| CHECK YOUR UNDERSTANDING |
**a.** From the passage about visiting The Cloisters, copy the stretch from "The sun was" through "thought. Fucking tourists." word for word.
**b.** In the passage about visiting The Cloisters, what river was the sun beginning to dive into?

| SOURCE PASSAGE |
Start of Block
The sun was beginning to dive into the Hudson as I made my way through the park toward The Cloisters and I appreciated the non-fenced in greenery. Once I hit the museum, though, I was a little discouraged. Of course, because this was a beautiful day and the penultimate opportunity to see the piece, The Cloisters was packed. As packed as a giant castle at the tip of Manhattan can get, at least. Walking into the crowded room with the exhibit, I had a gut Fight Club reaction. These people are going to fuck with my catharsis, I thought. Fucking tourists.

And then the music started. I didn’t cry, didn’t feel the tension in my neck melt into a transcendent nothing like so much toxic sludge to be left on the centuries-old floor, but I did feel something. The music was simultaneously everywhere and whispered into my ear, and for a few minutes I let myself get wrapped up in it. I closed my eyes and hated the crowd a little less. Eventually I found myself not caring about the security guard’s walkie-talkie, or the guy in the front who couldn’t seem to figure out how to make his iPhone not flash like a strobe light. I think what got me most about the exhibit was how it snuck up behind me, the kind of wave that never breaks over your shoulders and neck but hits you like a blanket.
End of Block
| STORED DATA |
Start of Block
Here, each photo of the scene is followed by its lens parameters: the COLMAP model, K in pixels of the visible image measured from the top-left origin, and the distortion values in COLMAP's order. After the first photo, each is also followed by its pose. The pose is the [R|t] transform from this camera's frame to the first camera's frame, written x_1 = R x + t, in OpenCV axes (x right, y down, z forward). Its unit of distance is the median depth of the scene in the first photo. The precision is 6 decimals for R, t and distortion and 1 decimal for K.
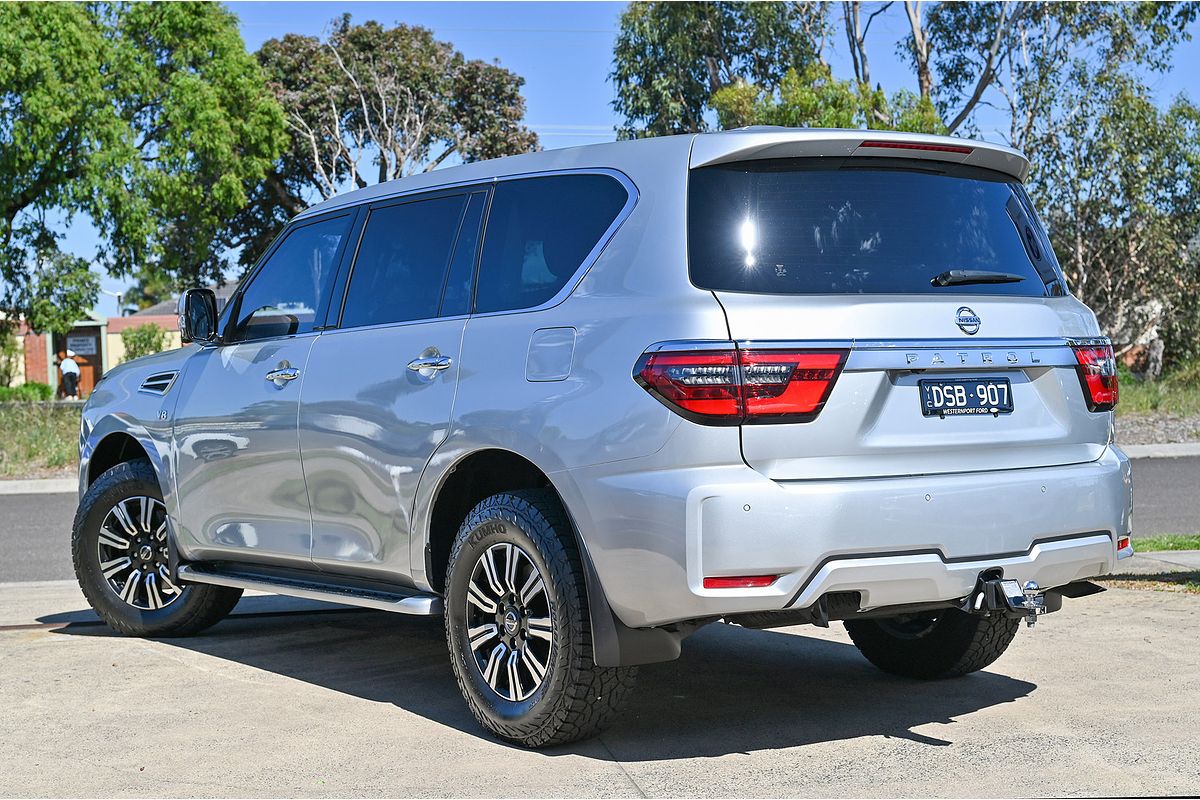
End of Block
| OUTPUTS BY TASK |
**a.**
The sun was beginning to dive into the Hudson as I made my way through the park toward The Cloisters and I appreciated the non-fenced in greenery. Once I hit the museum, though, I was a little discouraged. Of course, because this was a beautiful day and the penultimate opportunity to see the piece, The Cloisters was packed. As packed as a giant castle at the tip of Manhattan can get, at least. Walking into the crowded room with the exhibit, I had a gut Fight Club reaction. These people are going to fuck with my catharsis, I thought. Fucking tourists.

**b.** The Hudson.